Further, because of a variety of language and education reforms implemented since the turn of the 20th century, even many native speakers of Japanese cannot read historic cursive. Even someone in my position, who had university affiliation but only sporadic classroom instruction on the subject, will find it to be a challenge. I also couldn’t afford travel to pursue targeted study in Japanese cursive at other universities. That being the case, I had to shoestring together print resources and online glossaries by which to learn how to read cursive by self-study. To this day, I still struggle with it.

To be fair, learning to read handwriting in any language, even a contemporary one, is a challenge for a non-native speaker. Paleography, which is the study and interpretation of historic writing systems, is even more of a challenge.

But although I had to teach myself how to read Edo period script from mostly ink-and-paper sources, a new generation of apps promises to make parsing Japanese cursive script, called kuzushiji (“crushed letters”) in Japanese, a far easier proposition for current and future students of Japanese history.

An example of kuzushiji: Tokugawa Ieyasu’s Precepts. (source)

Demystifying Kuzushiji

On 13 September, Tokyo-based printing company Toppan Inc. announced the next stage in the development of their new kuzushiji software. Called Fuminoha Zemi, it is an AI-driven OCR (optical character recognition) service. Toppan has been developing its kuzushiji OCR technology with the help of a number of research organizations since 2015. It was based off the Bunsho Gazō System, a character recognition database developed by Professor Terasawa Kengo of Hakodate Mirai University that gathered examples of a given character– say, a hiragana に or a kanji 阿– across different digitized documents.

When a user takes a snapshot of a kuzushiji document, the Fuminoha system analyzes the characters and superimposes a typeset equivalent for ease of reading and further analysis. This can be exported into plain text, PDF, and HTML formats, for greater convenience of reading.

Of course, even so, one still needs training in and experience with reading historic Japanese (yes, including historic kanji), which is not the same as contemporary standard Japanese.
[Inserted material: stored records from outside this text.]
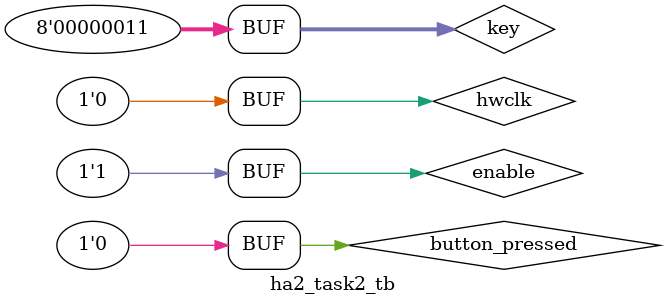
<source format=v>

`timescale 1ns / 1ps

module ha2_task2_tb();
  reg hwclk, enable = 0;
  reg [31:0] typed;
  
  reg [7:0] key = 0;
  reg button_pressed = 0;

  integer i, j;
  keyList keyListTB(.hwclk(hwclk),.key(key),.button_pressed(button_pressed),.typed(typed),.enable(enable));

  //go through increasingly large pulse width
  initial begin
    #8
    hwclk = 1;
    #8
    hwclk = 0;
    enable = 1;
    #8
    hwclk = 1;  
    $dumpfile("dump.vcd"); $dumpvars;
    for(key = 1; key < 9; key = key + 1) begin
      $display("key %d", key);
      #8
      hwclk = 0;
      #8
      hwclk = 1;
      #8
      hwclk = 0;
      button_pressed = 1;
      #8
      hwclk = 1;
      #8
      hwclk = 0;
      #8
      hwclk = 1;
      #8
      hwclk = 0;
      #8
      hwclk = 1;
      button_pressed = 0;
    end
    #8
    hwclk = 1;
    #8
    hwclk = 0;
    #8
    hwclk = 1;
    #8
    hwclk = 0;
    for(key = 7; key > 3; key = key - 1) begin
      #8
      hwclk = 0;
      #8
      hwclk = 1;
      #8
      hwclk = 0;
      button_pressed = 1;
      #8
      hwclk = 1;
      #8
      hwclk = 0;
      #8
      hwclk = 1;
      #8
      hwclk = 0;
      #8
      hwclk = 1;
      #8
      hwclk = 0;
      button_pressed = 0;
    end

  end
endmodule

</source>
But when transformed to print form rather than kuzushiji, this is a significantly easier task. Fuminoha is currently deployed in its pre-beta proof of concept form at select museums and archives, and is not available for public use. In the new year, however, this is set to change. Its beta release for iOS is due in January of 2023, with a full public release to follow shortly thereafter in March for private use. It will be available via both app and web browser versions.

Kuzushiji in an Edo-era document. Enough to make many a scholar’s blood run cold.

A Challenger Rises

Fuminoha is not the only attempt at a kuzushiji transcribing app relying on OCR and AI models. I have in recent months used a competitor app, called Miwo, which has similar functionality and has been available for download since August 2021. Miwo was made by the Center for Open Data in the Humanities, part of the Japanese Research Organization of Information and Systems. It was trained on two recognition models, both of them derived from the National Institute of Japanese Literature’s Kuzushiji Dataset. As a historian eager to expand the range of sources at my disposal, I am curious to see how Miwo compares to Fuminoha. I plan to write a follow-up to this piece after the latter’s release, comparing their functionality and performance.

To learn more about Fuminoha, check out Toppan’s Fuminoha page for details, examples of how it works, detailed information, and much more, at https://www.toppan.co.jp/biz/fuminoha/

I, for one, look forward to having one more tool at my disposal with which to better and more easily access primary sources. I also look forward to this improved legibility of historic documents opening the large swaths of digitized material to the enjoyment, study, and appreciation of the general public in Japan and abroad.